Israel to reduce Gaza power, feeding fears of unrest

Banner Icon Israel-Palestine Israel will reduce electricity supplies to the Gaza Strip after funding cuts by Palestinian president Mahmud Abbas, an Israeli minister said Monday, worsening an already severe shortage in the Hamas-run enclave.

The move has raised fears of a new upsurge in violence, with Israel and Palestinian militants in Gaza having fought three wars since 2008.

The security cabinet decided Sunday to reduce the daily amount supplied to Gaza by between 45 and 60 minutes, Israeli media reported.
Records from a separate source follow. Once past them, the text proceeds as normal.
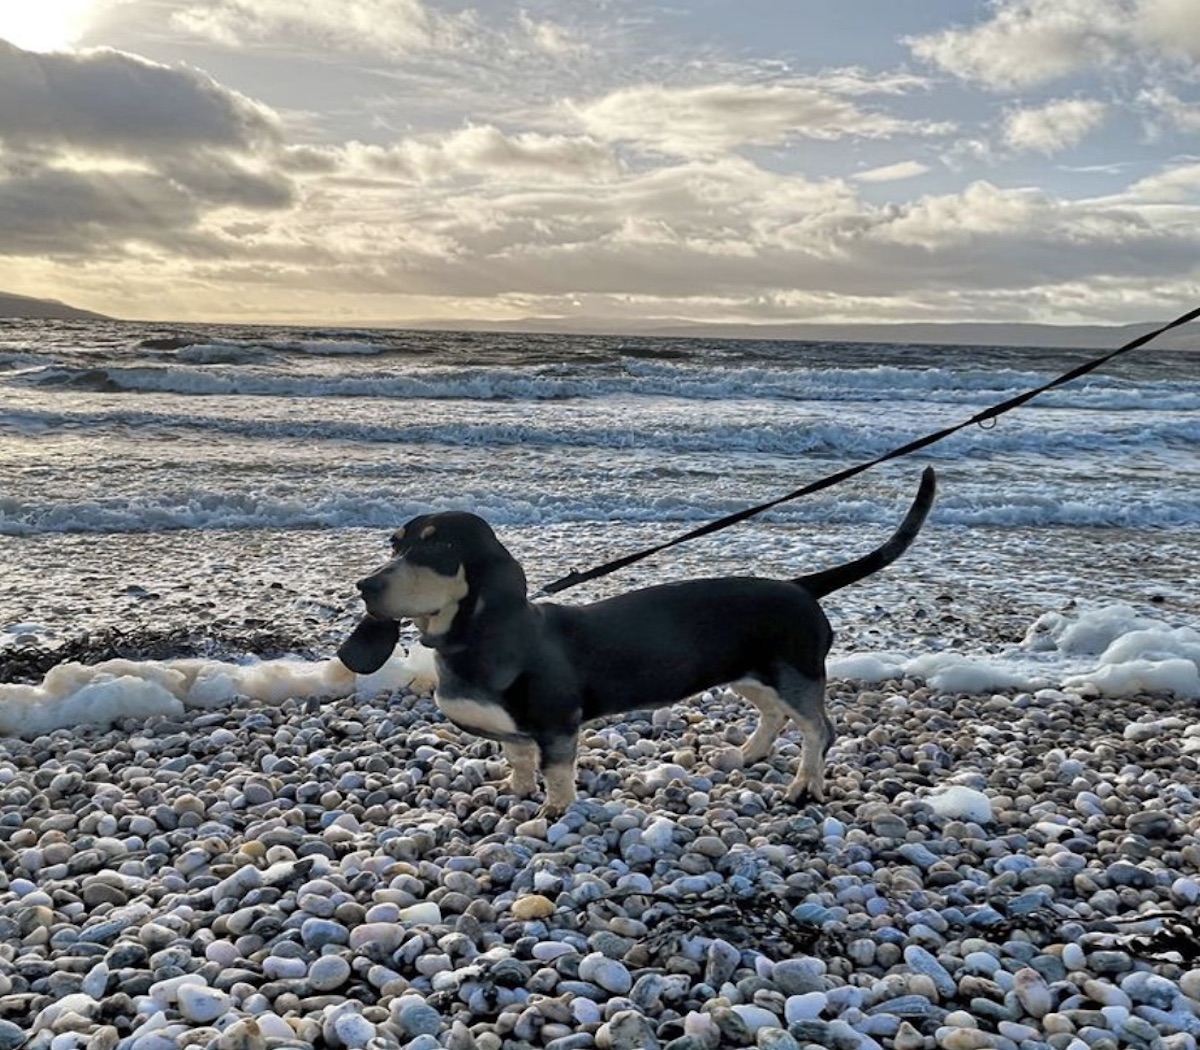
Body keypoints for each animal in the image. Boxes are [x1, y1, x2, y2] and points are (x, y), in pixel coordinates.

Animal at [338, 468, 936, 820]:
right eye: (395, 544)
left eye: (439, 551)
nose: (365, 586)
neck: (469, 641)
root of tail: (801, 586)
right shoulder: (517, 734)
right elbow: (520, 760)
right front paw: (518, 791)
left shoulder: (559, 727)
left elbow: (557, 774)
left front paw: (554, 812)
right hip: (750, 675)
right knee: (773, 716)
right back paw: (747, 753)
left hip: (796, 675)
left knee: (818, 731)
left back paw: (804, 786)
Gazans currently receive only three or four hours of electricity a day, delivered from the territory's own power station and others in Israel and Egypt.

Residents who can afford it use generators to power their homes or businesses in the impoverished Palestinian enclave of some two million people.

Israeli Public Security Minister Gilad Erdan said the reduction was due to an ongoing row between Abbas and his rivals Hamas, but he did not detail the scope of the cuts.

Abbas recently decided to "significantly reduce payments for Gazan electricity," he told army radio. "It would be illogical for Israel to pay part of the bill."

Abbas reportedly decided on the move in a further bid to pressure Hamas.

But the reduction has also sparked fears of fresh violence.

Hamas has run Gaza since 2007, when it seized it in a near civil war from Abbas's Fatah following a dispute over parliamentary elections won by the Islamist movement.

Abbas runs the Palestinian Authority, the internationally recognised Palestinian leadership based in the occupied West Bank.

Multiple attempts at reconciliation between Hamas and Fatah have failed, but the Palestinian Authority (PA) has continued to pay Israel for some electricity delivered to Gaza.

PA official Tariq Reshmawi said for the past 10 years the authority has paid Israel $12.7 million dollars (11.3 million euros) and Egypt $2 million (1.8 million euros) every month for providing power to the strip.

Hamas was responsible for deteriorating conditions in the coastal territory, he told AFP.

"In order to resolve the crisis Hamas must respond to Mahmud Abbas's offer to end the political divisions," he added.

- 'Catastrophe' -

Hamas said the cut was made on Abbas's orders and termed it "a catastrophe".

"This decision aggravates the situation and risks an explosion in the Gaza Strip," it said in a statement.

Several protests against power shortages were held in January, including one in which thousands in northern Gaza walked to the local headquarters of the electricity company.

Hamas security forces dispersed the protesters violently, with shots fired in the air and a number of journalists beaten up.

Further protests were prevented by a show of force by Hamas security and jailed demonstrators were released in the following weeks.

Israel and the PA cooperate in different areas despite the ongoing Israeli-Palestinian conflict, but Israel views Hamas as a terrorist organisation and has imposed a blockade on Gaza.

"My strategy is clear: rehabilitation in exchange for (Hamas) demilitarisation," Defence Minister Avigdor Lieberman told the Israeli parliament on Monday.

"If we really want to see change in the Gaza Strip, these are the key words."

Electricity is a major concern in the hot and cramped territory, which is currently marking the holy Muslim fasting month of Ramadan.

The United Nations warned last month that the energy crisis was severely harming water supplies and health services and could trigger an outbreak of violence.

It said that 100,000 cubic metres of raw sewage was being discharged into the Mediterranean every day because treatment plants are unable to fully operate.

Erdan said an escalation in the conflict was not inevitable.

"It is not definite this will cause a military confrontation. It is possible that the Palestinians begin to understand the catastrophe that Hamas means for them," he said.